» Task prompt
Can you retype every record below exactly as written?

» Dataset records
════════

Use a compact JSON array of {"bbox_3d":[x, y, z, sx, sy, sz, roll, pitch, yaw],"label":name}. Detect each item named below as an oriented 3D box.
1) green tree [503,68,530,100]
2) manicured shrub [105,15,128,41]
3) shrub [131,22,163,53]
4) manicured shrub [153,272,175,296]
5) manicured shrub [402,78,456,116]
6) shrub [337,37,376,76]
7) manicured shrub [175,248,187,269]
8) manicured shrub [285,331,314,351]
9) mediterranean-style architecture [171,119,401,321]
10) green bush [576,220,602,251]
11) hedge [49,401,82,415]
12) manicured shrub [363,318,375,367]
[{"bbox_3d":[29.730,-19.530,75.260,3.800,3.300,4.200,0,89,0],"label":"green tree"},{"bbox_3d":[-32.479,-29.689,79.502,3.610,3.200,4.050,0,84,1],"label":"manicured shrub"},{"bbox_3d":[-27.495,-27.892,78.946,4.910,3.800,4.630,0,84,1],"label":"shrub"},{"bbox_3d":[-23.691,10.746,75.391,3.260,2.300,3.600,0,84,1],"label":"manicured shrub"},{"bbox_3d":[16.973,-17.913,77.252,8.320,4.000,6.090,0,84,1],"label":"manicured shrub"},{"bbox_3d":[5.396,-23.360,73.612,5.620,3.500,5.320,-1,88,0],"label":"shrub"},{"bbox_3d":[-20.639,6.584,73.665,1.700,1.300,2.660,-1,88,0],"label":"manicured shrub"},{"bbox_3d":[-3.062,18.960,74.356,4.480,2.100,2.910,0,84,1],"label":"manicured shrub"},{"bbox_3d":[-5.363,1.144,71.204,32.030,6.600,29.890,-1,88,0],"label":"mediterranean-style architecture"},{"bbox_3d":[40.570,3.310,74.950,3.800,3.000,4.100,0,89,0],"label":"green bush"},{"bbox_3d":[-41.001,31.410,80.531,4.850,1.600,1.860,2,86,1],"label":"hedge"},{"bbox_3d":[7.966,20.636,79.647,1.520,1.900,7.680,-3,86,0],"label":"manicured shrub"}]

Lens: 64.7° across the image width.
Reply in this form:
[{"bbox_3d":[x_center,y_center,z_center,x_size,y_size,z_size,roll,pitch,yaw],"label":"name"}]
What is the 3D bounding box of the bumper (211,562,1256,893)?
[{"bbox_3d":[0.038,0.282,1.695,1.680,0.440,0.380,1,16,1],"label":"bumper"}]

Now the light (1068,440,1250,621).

════════

» Solved exercise
Use a compact JSON array of {"bbox_3d":[x, y, z, sx, sy, sz, roll, pitch, yaw],"label":name}. Detect each item named below as an oriented 3D box.
1) green tree [503,68,530,100]
2) manicured shrub [105,15,128,41]
3) shrub [131,22,163,53]
4) manicured shrub [153,272,175,296]
5) manicured shrub [402,78,456,116]
6) shrub [337,37,376,76]
7) manicured shrub [175,248,187,269]
8) manicured shrub [285,331,314,351]
9) mediterranean-style architecture [171,119,401,321]
10) green bush [576,220,602,251]
11) hedge [49,401,82,415]
12) manicured shrub [363,318,375,367]
[{"bbox_3d":[29.730,-19.530,75.260,3.800,3.300,4.200,0,89,0],"label":"green tree"},{"bbox_3d":[-32.479,-29.689,79.502,3.610,3.200,4.050,0,84,1],"label":"manicured shrub"},{"bbox_3d":[-27.495,-27.892,78.946,4.910,3.800,4.630,0,84,1],"label":"shrub"},{"bbox_3d":[-23.691,10.746,75.391,3.260,2.300,3.600,0,84,1],"label":"manicured shrub"},{"bbox_3d":[16.973,-17.913,77.252,8.320,4.000,6.090,0,84,1],"label":"manicured shrub"},{"bbox_3d":[5.396,-23.360,73.612,5.620,3.500,5.320,-1,88,0],"label":"shrub"},{"bbox_3d":[-20.639,6.584,73.665,1.700,1.300,2.660,-1,88,0],"label":"manicured shrub"},{"bbox_3d":[-3.062,18.960,74.356,4.480,2.100,2.910,0,84,1],"label":"manicured shrub"},{"bbox_3d":[-5.363,1.144,71.204,32.030,6.600,29.890,-1,88,0],"label":"mediterranean-style architecture"},{"bbox_3d":[40.570,3.310,74.950,3.800,3.000,4.100,0,89,0],"label":"green bush"},{"bbox_3d":[-41.001,31.410,80.531,4.850,1.600,1.860,2,86,1],"label":"hedge"},{"bbox_3d":[7.966,20.636,79.647,1.520,1.900,7.680,-3,86,0],"label":"manicured shrub"}]

Lens: 64.7° across the image width.
Reply in this form:
[{"bbox_3d":[x_center,y_center,z_center,x_size,y_size,z_size,roll,pitch,yaw],"label":"name"}]
What is the 3D bounding box of the bumper (211,562,1256,893)?
[{"bbox_3d":[0.038,0.282,1.695,1.680,0.440,0.380,1,16,1],"label":"bumper"}]

Now the light (1068,440,1250,621).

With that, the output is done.